The actor, who performed a medley of the singer's hits in character as the delusional DJ for Comic Relief and later incorporated the sketch into his stage show, revealed the Wuthering Heights singer was impressed by his performance.
Appearing on a BBC documentary, he said: "It was fun to do. People laughed and Kate Bush came to the last night of my show to see it when we performed in the West End, she said 'It's so nice to hear all those songs again'."
Coogan, who described Bush's eccentric style as "a gift for satirists", revealed he had tried to tempt her back to performing years ago but failed.
He said: "She rang me to tell me why and it turned into a long conversation about performing on stage, how terrifying it can be, and how she hadn't done it for a long, long time and she felt just a bit scared by the prospect of going out there again."
The tickets for Bush's August comeback sold out in less than 15 minutes as fans went on-line in their thousands to buy them.
The London gigs mark the singer's return to the stage more than three decades after her one and only tour and to the same venue, the Hammersmith Apollo, where she effectively retired from live performances after six weeks on the road in 1979.
She was just 20 when she completed The Tour Of Life with three dates at what was then called the Hammersmith Odeon, after topping the charts with Wuthering Heights the previous year, becoming the first woman to go to number one singing one of her own songs.
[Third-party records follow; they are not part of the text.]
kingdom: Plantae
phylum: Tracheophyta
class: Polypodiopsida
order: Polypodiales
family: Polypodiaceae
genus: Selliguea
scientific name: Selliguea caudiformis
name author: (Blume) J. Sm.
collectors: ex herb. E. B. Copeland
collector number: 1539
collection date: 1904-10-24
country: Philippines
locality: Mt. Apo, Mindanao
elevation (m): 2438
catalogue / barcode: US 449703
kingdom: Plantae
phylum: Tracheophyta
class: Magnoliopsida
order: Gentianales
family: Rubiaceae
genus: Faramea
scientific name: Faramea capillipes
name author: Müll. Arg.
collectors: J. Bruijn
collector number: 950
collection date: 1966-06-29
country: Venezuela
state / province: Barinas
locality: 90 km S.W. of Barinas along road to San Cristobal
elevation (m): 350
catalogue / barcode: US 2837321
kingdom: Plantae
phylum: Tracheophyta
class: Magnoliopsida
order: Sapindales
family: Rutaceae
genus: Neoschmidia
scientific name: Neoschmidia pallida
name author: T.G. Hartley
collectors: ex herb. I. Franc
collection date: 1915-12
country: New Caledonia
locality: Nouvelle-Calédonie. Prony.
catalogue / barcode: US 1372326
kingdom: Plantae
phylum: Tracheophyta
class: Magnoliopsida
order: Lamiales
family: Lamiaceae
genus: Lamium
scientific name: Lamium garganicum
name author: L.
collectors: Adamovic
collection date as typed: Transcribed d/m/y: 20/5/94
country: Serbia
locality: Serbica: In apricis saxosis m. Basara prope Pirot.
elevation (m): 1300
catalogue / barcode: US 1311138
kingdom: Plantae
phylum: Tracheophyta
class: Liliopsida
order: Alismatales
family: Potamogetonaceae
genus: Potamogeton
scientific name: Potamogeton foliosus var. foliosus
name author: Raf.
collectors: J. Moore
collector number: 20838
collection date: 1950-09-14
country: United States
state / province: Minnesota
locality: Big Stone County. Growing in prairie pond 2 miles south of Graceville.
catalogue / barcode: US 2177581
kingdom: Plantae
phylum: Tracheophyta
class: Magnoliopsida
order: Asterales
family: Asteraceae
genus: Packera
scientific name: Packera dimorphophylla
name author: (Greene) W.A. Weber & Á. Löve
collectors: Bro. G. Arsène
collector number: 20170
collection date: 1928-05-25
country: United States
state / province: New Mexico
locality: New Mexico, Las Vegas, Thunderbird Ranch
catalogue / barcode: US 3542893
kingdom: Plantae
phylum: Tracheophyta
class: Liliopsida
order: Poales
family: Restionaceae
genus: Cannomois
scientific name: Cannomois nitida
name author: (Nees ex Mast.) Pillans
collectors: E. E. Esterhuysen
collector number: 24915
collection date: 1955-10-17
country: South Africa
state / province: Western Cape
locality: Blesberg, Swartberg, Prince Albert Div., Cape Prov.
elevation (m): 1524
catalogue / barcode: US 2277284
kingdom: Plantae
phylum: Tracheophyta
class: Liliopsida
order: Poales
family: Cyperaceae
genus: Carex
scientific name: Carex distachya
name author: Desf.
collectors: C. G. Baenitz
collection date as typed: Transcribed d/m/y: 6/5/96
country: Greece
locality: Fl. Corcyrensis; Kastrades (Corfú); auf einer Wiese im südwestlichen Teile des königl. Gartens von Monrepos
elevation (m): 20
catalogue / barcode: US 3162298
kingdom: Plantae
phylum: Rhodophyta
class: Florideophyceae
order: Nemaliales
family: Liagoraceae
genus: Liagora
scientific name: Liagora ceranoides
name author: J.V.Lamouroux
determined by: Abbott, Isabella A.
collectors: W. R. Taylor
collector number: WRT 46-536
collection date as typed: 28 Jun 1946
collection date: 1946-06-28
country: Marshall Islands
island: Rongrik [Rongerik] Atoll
For long periods she has largely withdrawn from public life to bring up her son, Bertie.
Her reappearances have been sporadic. Her 2005 album Aerial was her first release for 12 years, although in recent years her work rate has become a little more prolific, with a collection of reworked songs from earlier albums called The Director's Cut as well as a themed album of songs about snow.
BBC4's The Kate Bush Story: Running Up That Hill, which features interviews with celebrity fans including Tori Amos and Jo Brand, will be broadcast on August 22.